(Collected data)
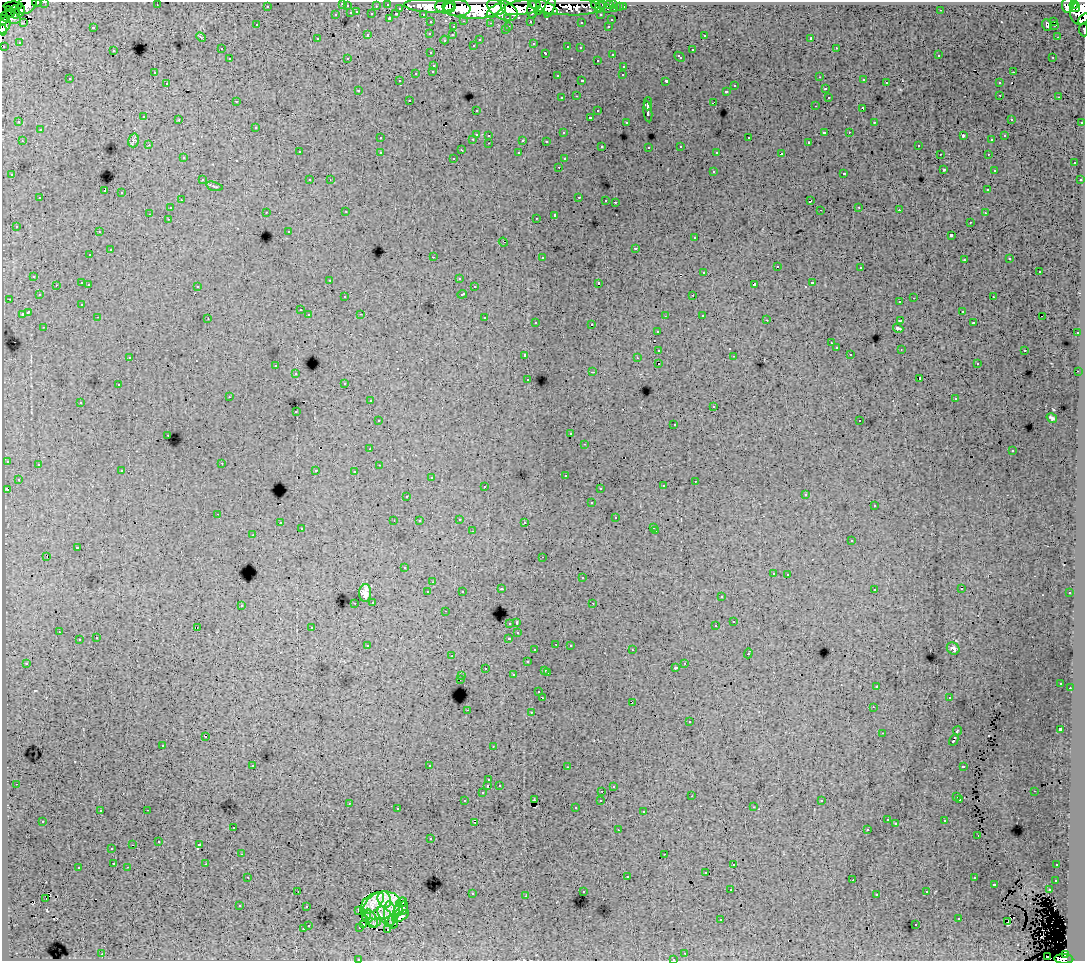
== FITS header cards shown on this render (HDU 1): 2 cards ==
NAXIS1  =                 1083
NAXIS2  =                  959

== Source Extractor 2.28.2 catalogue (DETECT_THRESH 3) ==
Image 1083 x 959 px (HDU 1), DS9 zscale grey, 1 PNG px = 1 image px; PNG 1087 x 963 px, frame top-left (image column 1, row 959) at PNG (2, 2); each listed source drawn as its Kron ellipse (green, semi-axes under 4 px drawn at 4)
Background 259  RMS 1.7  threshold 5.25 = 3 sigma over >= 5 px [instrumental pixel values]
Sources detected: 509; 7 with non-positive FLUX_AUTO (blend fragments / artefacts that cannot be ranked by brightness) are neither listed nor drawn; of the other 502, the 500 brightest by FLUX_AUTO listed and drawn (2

OBJECTIVE:
Repeat the entries above with "green" switched to "red" and nothing else changed. Leave the pictures out.

RESULT FOR THIS EXERCISE:
== FITS header cards shown on this render (HDU 1): 2 cards ==
NAXIS1  =                 1083
NAXIS2  =                  959

== Source Extractor 2.28.2 catalogue (DETECT_THRESH 3) ==
Image 1083 x 959 px (HDU 1), DS9 zscale grey, 1 PNG px = 1 image px; PNG 1087 x 963 px, frame top-left (image column 1, row 959) at PNG (2, 2); each listed source drawn as its Kron ellipse (red, semi-axes under 4 px drawn at 4)
Background 259  RMS 1.7  threshold 5.25 = 3 sigma over >= 5 px [instrumental pixel values]
Sources detected: 509; 7 with non-positive FLUX_AUTO (blend fragments / artefacts that cannot be ranked by brightness) are neither listed nor drawn; of the other 502, the 500 brightest by FLUX_AUTO listed and drawn (2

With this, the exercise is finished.